Every year, thousands of life-saving clinical trials are delayed or derailed—not because of a lack of innovation, but because of outdated, fragmented data systems. A global study conducted by Oracle Health Sciences, found 57% of clinical researchers believed their clinical data issues resulted in trial delays. The top three problems were duplicate and inconsistent data, data quality and data integrity and traceability.

After spending 15 years treating patients with cancer and conducting research, Switzerland-based Dr. Nikola Cihoric grew increasingly frustrated with the slow systems bogging down clinical trials. On average, it takes more than three months just to set up and complete the data process for a trial. That’s in addition to the time it takes to conduct a trial.

Cihoric, a cancer researcher with over 40 peer-reviewed studies under his belt, knew he could devise a more efficient and integrated system. After educating himself in medical and clinical informatics, and practical development, Cihoric brought the agility of startups to a sector burdened by disconnected legacy systems.

“This wasn’t just a frustrating inefficiency—it was a barrier to better patient outcomes,” Cihoric said.

In 2020, Cihoric launched Wemedoo designed to streamline clinical workflows and make research data more accessible, structured and actionable. He also set up oopus, an all-in-one software solution for clinical trials that automates data processing and enhances collaboration between researchers and oomnia, a clinical information system tackling one of the biggest problems in medical research: fragmented, hard-to-analyze data. Oomnia simplifies data management across formats and systems, supporting diagnosis, digitized treatment paths and real-time data collection, analyses, and decision-making

The results are impressive. Take the last process of a clinical trial, called a database lock, where the data is essentially sealed and can no longer be altered. Normally, it takes 36 days from the last patient’s visit to database lock. With Cihoric’s system, database lock can be instant with the press of a button, or as much as a few days if additional processes are required. We sat down recently for an interview.

Amy Guttman: Beyond the obvious reasons for accelerating clinical trials, where else can we see the impact of slow, fragmented systems?

Dr. Nikola Cihoric: Clinical trials generate vast amounts of data which could be used to develop other treatments, beyond those directly attached to trial outcomes, but much of it is inaccessible, because it’s stored in incompatible formats and systems.

Guttman: How does your system solve the problem and how is it unique?

Cihoric: Oomnia is the first true all-in-one clinical trial software designed to unify and streamline every aspect of clinical research. Unlike traditional systems that rely on fragmented tools oomnia integrates all functionalities into one cohesive platform.

This unified approach eliminates inefficiencies caused by disconnected systems, reduces manual intervention, and ensures real-time data flow across all trial phases. Built for clinical research organizations, biotech companies and pharmaceutical organizations, oomnia scales intelligently to support trials of any size, therapeutic area or complexity, from small biotech studies to global Phase 3 mega-trials.

Guttman: How much have you been able to accelerate trials with your systems?

Cihoric: We did a trial for a drug device combination for treating an eye disease. It was complicated for a couple of reasons. Most people have two eyes, so we’re not only assessing one. And, it’s a combined trial not only for a drug but a drug administered through a special device so you have to pay attention to a lot of things. Because of the built–in flexibility of our system and its intuitive user journal system, we were able to organize the trial, end to end, which includes more than 5000 data points within nine weeks.

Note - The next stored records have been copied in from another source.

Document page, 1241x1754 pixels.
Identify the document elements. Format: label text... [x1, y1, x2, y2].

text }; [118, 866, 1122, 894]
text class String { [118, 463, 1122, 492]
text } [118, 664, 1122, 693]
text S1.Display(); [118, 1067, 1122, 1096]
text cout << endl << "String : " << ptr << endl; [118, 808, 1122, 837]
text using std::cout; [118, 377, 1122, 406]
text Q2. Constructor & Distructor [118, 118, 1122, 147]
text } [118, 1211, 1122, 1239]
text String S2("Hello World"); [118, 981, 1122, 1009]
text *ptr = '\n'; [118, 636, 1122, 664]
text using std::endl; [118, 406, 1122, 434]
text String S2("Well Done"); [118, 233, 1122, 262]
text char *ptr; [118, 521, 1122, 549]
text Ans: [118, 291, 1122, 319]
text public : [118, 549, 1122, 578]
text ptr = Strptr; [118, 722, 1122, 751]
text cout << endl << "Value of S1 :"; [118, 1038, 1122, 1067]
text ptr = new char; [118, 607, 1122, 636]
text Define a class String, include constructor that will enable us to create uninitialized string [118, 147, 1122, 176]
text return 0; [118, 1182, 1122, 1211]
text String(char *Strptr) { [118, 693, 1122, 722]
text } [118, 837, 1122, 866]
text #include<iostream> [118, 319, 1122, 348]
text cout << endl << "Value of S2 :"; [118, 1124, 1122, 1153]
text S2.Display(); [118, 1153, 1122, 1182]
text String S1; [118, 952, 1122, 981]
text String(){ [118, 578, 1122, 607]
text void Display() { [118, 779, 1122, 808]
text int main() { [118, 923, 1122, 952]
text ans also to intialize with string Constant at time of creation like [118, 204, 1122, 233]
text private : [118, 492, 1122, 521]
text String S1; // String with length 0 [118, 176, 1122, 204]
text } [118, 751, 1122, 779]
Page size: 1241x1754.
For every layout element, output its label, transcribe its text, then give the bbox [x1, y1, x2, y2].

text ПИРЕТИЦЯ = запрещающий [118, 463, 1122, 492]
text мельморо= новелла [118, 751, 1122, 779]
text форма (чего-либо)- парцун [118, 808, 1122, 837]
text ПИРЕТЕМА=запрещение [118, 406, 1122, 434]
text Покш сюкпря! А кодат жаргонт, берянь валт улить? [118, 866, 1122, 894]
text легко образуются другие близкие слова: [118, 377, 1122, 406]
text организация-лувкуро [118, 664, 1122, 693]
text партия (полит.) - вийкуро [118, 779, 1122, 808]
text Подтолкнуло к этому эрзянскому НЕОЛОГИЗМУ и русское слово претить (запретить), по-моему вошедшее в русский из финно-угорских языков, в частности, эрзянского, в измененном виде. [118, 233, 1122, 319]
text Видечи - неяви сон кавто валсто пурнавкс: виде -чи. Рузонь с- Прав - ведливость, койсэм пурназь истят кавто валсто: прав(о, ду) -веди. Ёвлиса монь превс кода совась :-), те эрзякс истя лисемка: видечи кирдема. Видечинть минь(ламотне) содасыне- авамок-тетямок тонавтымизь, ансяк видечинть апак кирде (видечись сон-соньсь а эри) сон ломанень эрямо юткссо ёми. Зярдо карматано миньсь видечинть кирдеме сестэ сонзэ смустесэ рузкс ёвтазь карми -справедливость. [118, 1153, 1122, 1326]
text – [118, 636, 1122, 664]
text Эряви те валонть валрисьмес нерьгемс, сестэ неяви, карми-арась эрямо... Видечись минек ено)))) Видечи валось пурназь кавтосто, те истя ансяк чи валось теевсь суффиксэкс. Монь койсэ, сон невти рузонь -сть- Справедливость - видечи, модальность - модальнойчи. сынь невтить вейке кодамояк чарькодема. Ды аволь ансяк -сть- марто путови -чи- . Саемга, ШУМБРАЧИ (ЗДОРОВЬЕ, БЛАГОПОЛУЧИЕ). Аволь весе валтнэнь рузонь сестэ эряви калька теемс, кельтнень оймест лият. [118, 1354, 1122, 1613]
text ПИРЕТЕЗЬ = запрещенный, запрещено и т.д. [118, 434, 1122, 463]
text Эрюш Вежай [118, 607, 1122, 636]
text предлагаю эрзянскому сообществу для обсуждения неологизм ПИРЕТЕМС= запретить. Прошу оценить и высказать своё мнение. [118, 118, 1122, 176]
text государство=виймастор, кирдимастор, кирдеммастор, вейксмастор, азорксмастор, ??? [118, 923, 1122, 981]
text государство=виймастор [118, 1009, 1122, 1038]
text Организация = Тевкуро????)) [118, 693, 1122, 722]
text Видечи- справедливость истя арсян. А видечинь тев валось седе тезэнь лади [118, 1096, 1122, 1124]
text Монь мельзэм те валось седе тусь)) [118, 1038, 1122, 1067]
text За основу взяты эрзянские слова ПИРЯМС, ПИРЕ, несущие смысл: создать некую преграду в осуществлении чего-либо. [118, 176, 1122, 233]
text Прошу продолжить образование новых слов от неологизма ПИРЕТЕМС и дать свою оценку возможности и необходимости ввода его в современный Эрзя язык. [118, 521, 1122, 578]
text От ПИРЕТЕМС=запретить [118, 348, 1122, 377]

At the same time the sponsor started a clinical trial in the United States and for some reason, they decided to set up this trial with a major contract research organization. We provided a template and support to help them set up their own system and in nine months they couldn’t develop the clinical database. So, what we completed in nine weeks took them more than nine months. In the meantime, we successfully concluded, studied, and analyzed data and prepared a regulatory data set.

Guttman: What’s your business model?

Cihoric: We are providing SaaS and also providing services to effectively use the software customers already have and train users not only on our system but also how to more effectively organize their work.

Change management can be challenging, so we also offer services that include medical writing, statistical analysis and support protocol development. In the future, we would like to structure all of our knowledge and experience in a more usable form, and sell knowledge as a service.

Guttman: What kind of traction have you gained and what do you envision for the future?

Cihoric: We’ve already gained traction in the medical community and our team won the Best Scientific Study Award at the World Cancer Congress 2024 for our work on standardizing clinical data in radiotherapy.

There is a place for new technologies such as AI and large language models but you have to be careful. In the regulatory environment, it’s extremely important to make claims as they are, and to respect and fulfill all regulatory agencies on a global scale, requirements for validation, audit, trailing, reliability, reproducibility, and so on.

However, there is a huge space especially in the large language model domain where you can utilize this to facilitate data processing. Data extraction is the most promising. Our healthcare data in current systems are mostly saved as free text files, clinical discharge letters, clinical notes, etc. and this is the space where it can really nicely utilize large language models to support us. It could analyze and structure data and create new knowledge based on data that is complete and use it in a very smart way.